THE CONCEPT
Post-exposure prophylaxis means taking a drug AFTER contact with a pathogen but BEFORE symptoms appear, racing to suppress replication during the incubation window. The strategy predates antivirals — rabies immunoglobulin after a dog bite is the classic case.
THE MECHANISM
Ensitrelvir blocks the SARS-CoV-2 main protease (Mpro), an enzyme the virus needs to cut its own proteins into functional pieces. No cleavage, no replication. Pfizer's Paxlovid hits the same target — Mpro is the most druggable site on the coronavirus genome because human cells have no equivalent enzyme.

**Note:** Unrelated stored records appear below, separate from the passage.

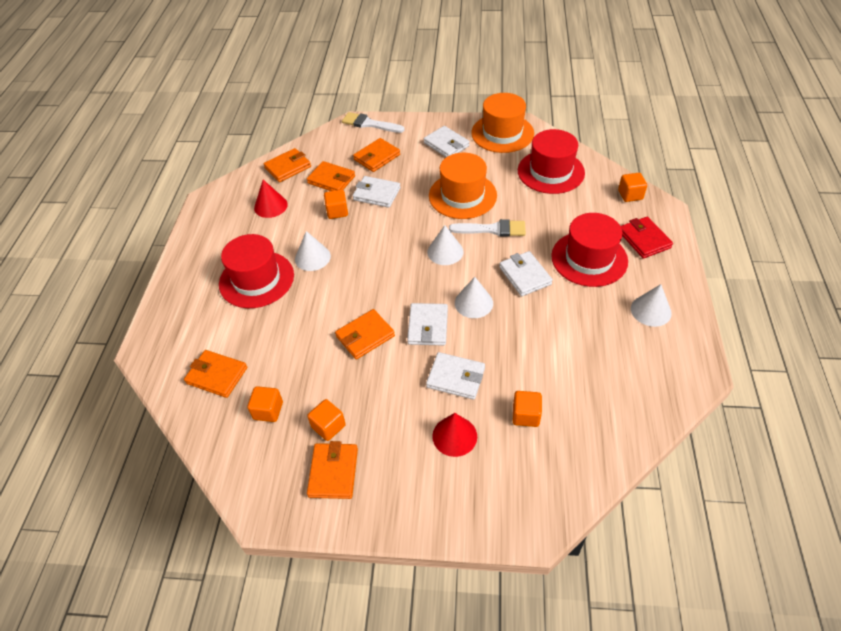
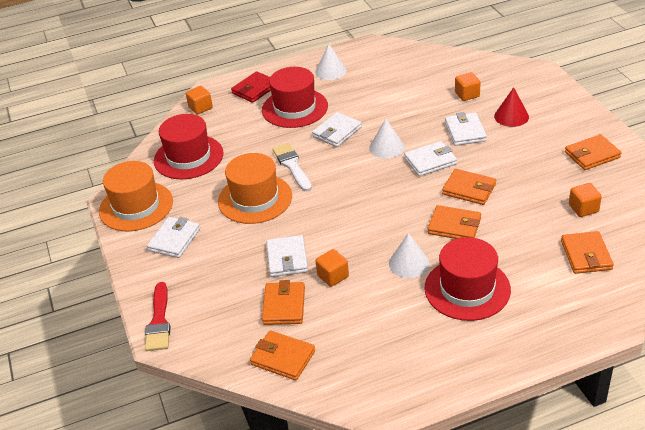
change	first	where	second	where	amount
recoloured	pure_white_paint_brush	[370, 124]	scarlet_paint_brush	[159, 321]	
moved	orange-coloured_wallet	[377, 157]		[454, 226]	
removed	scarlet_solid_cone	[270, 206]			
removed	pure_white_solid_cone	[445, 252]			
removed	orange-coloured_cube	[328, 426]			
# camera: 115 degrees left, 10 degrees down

WHY PAXLOVID WASN'T ENOUGH
Paxlovid contains ritonavir, a booster that blocks liver enzymes (CYP3A4) to keep the antiviral in the bloodstream longer. That same blockade interacts with dozens of common drugs — statins, blood thinners, transplant medications — making it unusable for many of the patients who need it most. Ensitrelvir is a single agent with no ritonavir, avoiding the interaction trap.
THE NUMBERS
A drop from 9% to 3% infection rate is a roughly 67% relative risk reduction. In trial language, the number-needed-to-treat is about 17 — treat 17 exposed contacts to prevent one infection. For comparison, oseltamivir (Tamiflu) post-exposure prophylaxis for influenza shows similar magnitudes.
THE 72-HOUR WINDOW
Antiviral prophylaxis only works if started before viral load explodes. SARS-CoV-2 typically doubles every 6-8 hours in the early days; by day 4-5 post-exposure, peak shedding has begun and drug intervention shifts from prevention to damage control. This is why the trial's enrollment cutoff was 72 hours, not a week.
THE REGULATORY DIVERGENCE
Japan's PMDA approved ensitrelvir for treatment in November 2023 under an emergency pathway; the US FDA has been slower, requesting additional data through 2024. Different agencies weigh trial design choices differently — Japan accepted shorter symptom-resolution endpoints that the FDA viewed as insufficient. The prophylaxis indication now restarts that conversation.